==== Raw records ====
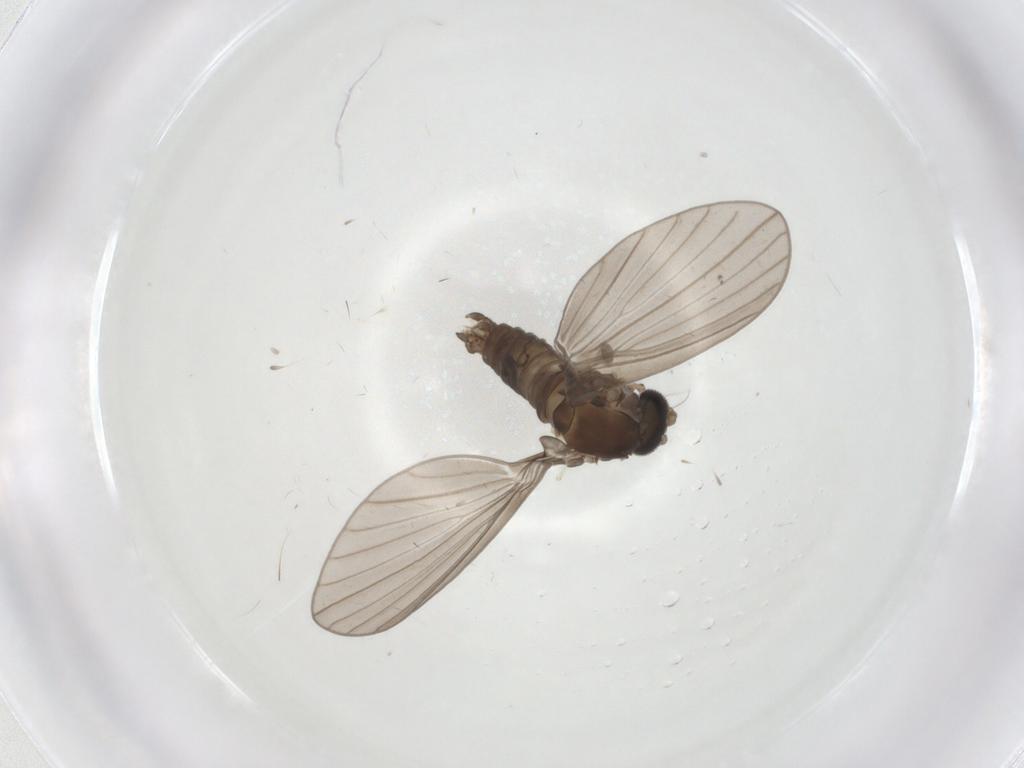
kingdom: Animalia
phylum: Arthropoda
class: Insecta
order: Diptera
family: Psychodidae
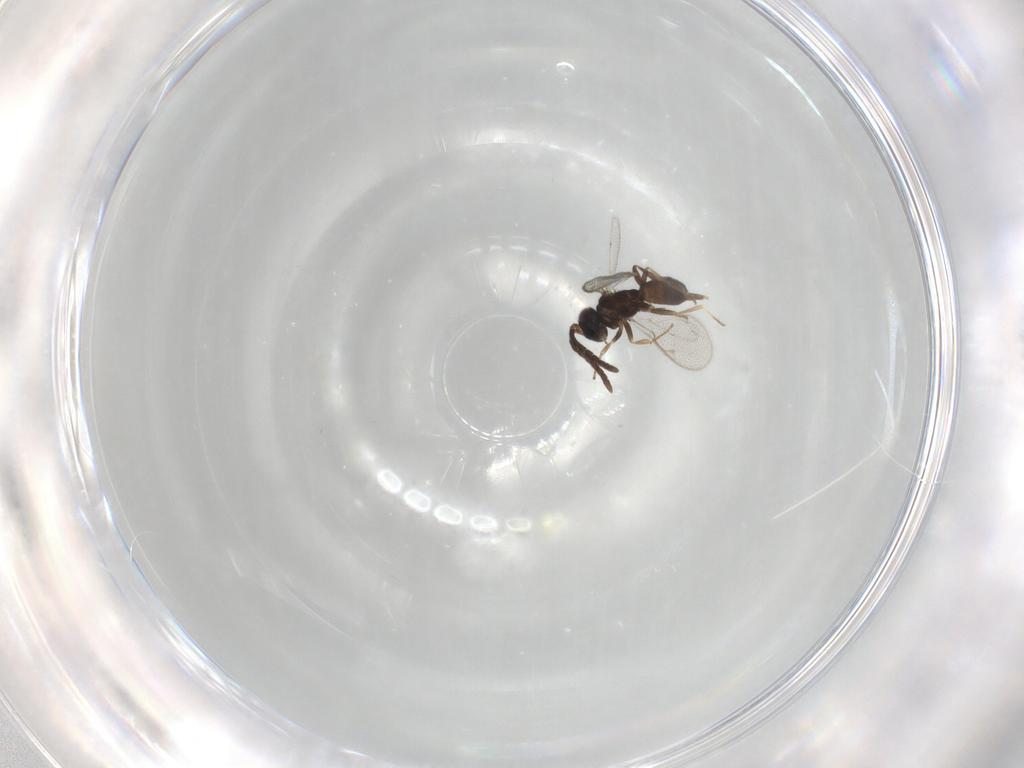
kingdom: Animalia
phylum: Arthropoda
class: Insecta
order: Hymenoptera
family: Eupelmidae
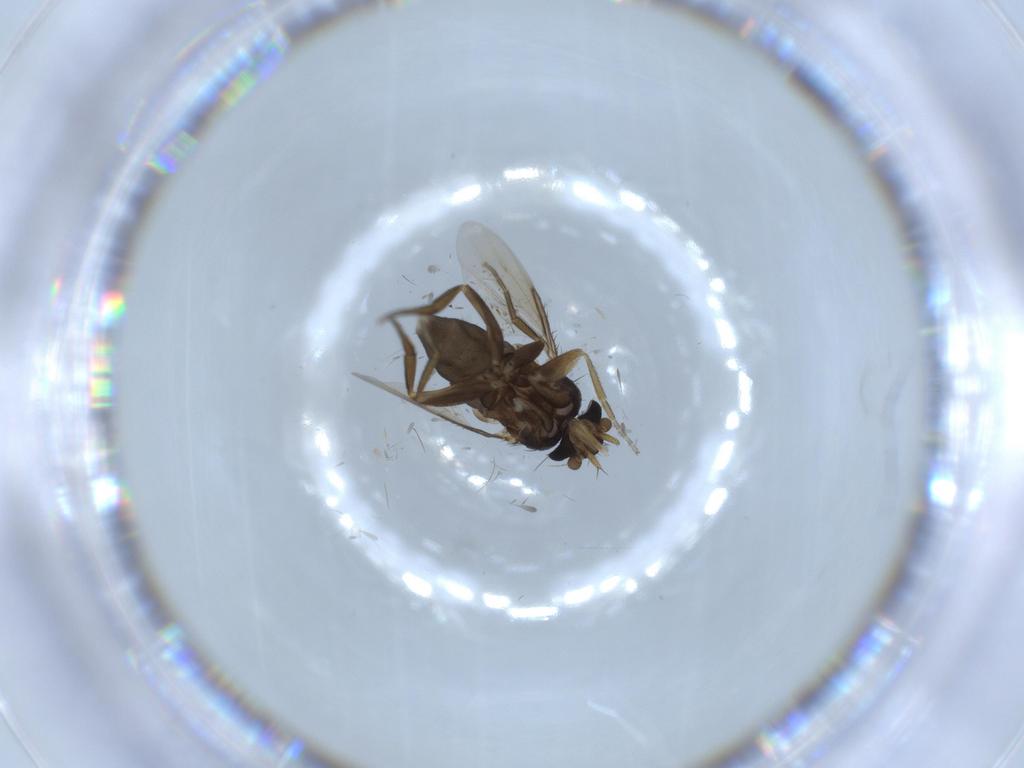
====
Required work:
Turn the text lines of the items into a Markdown table with the columns "Row" and "Entry," numbering each line in order and skipping blank lines. Leave the pictures out.

Full answer:
| Row | Entry |
|---|---|
| 1 | kingdom: Animalia |
| 2 | phylum: Arthropoda |
| 3 | class: Insecta |
| 4 | order: Diptera |
| 5 | family: Psychodidae |
| 6 | kingdom: Animalia |
| 7 | phylum: Arthropoda |
| 8 | class: Insecta |
| 9 | order: Hymenoptera |
| 10 | family: Eupelmidae |